Columbia's always been a top-tier research institution - in fact, it has more
Nobel laureates than any other university in the world. As far as computer
science is concerned, let's not forget that a number of great achievements in
tech & computer science (past and present) are the work of people who are or
were in some way affiliated with Columbia. I can't find a comprehensive list
at the moment - unfortunately the Columbia CS department website doesn't brag
about itself enough for that - but it's not too hard to think of examples.

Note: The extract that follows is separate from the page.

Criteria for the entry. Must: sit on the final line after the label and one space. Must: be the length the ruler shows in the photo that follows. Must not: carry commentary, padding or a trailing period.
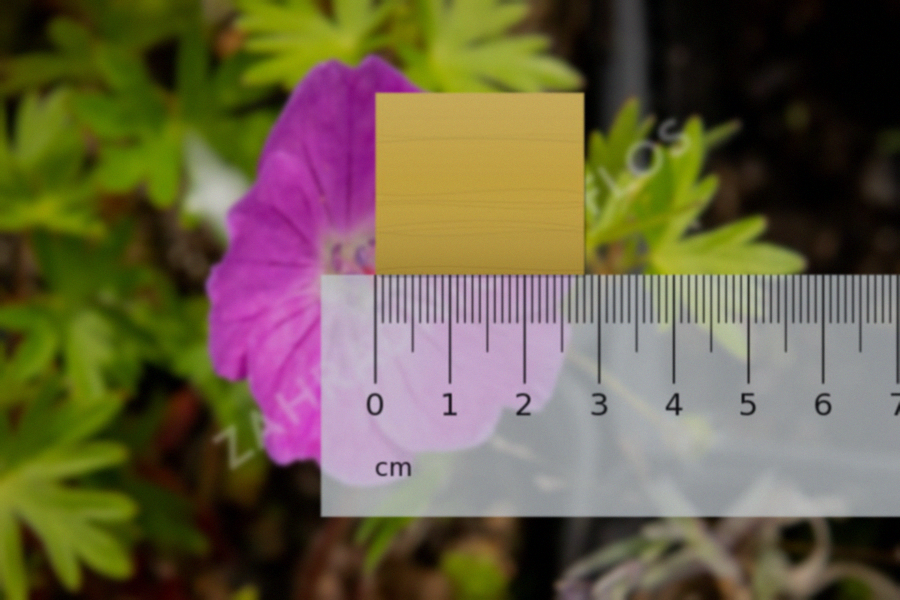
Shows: 2.8 cm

Columbia already has an engineering school (the Fu Foundation School of
Engineering and Applied Sciences). The school is known for the strength of its
graduate _and_ undergraduate programs - its selectivity rate for undergraduate
admissions, for what it's worth, is lower than any other school in the country
except MIT.

Is there room for improvement? Absolutely - I can think of a number of ways.
But the tech scene in New York is young and looking to grow quickly. It makes
more sense to me to take advantage of the tremendous resources already here
and amp them up, rather than start from scratch.

Unfortunately, for reasons that are more political than they are logical, I'd
be surprised if Columbia actually won this contest. But it would be a pleasant
surprise, knowing that they made the right decision.

------
BadassFractal
It's interesting how schools expand their reach to the other coast. CMU has a
SV branch and Wharton has SF.

------
forgotAgain
I really don't see Bloomberg standing on stage announcing a choice with anyone
else but Stanford. He would consider it a personal failure and embarrassment.
The project is basically dead at it's original scope. Maybe something much
smaller will be announced but it will be low key and with a deputy mayor
filling in.

------
100k
Too bad. I thought the Roosevelt Island renderings looked pretty cool.

------
steventruong
Maybe now Stanford and MIT can consider a merger ^_~ j/k

------
ChristianMarks
Someone offered a $350,000,000 gift to Cornell, at which point Stanford
decided to drop out.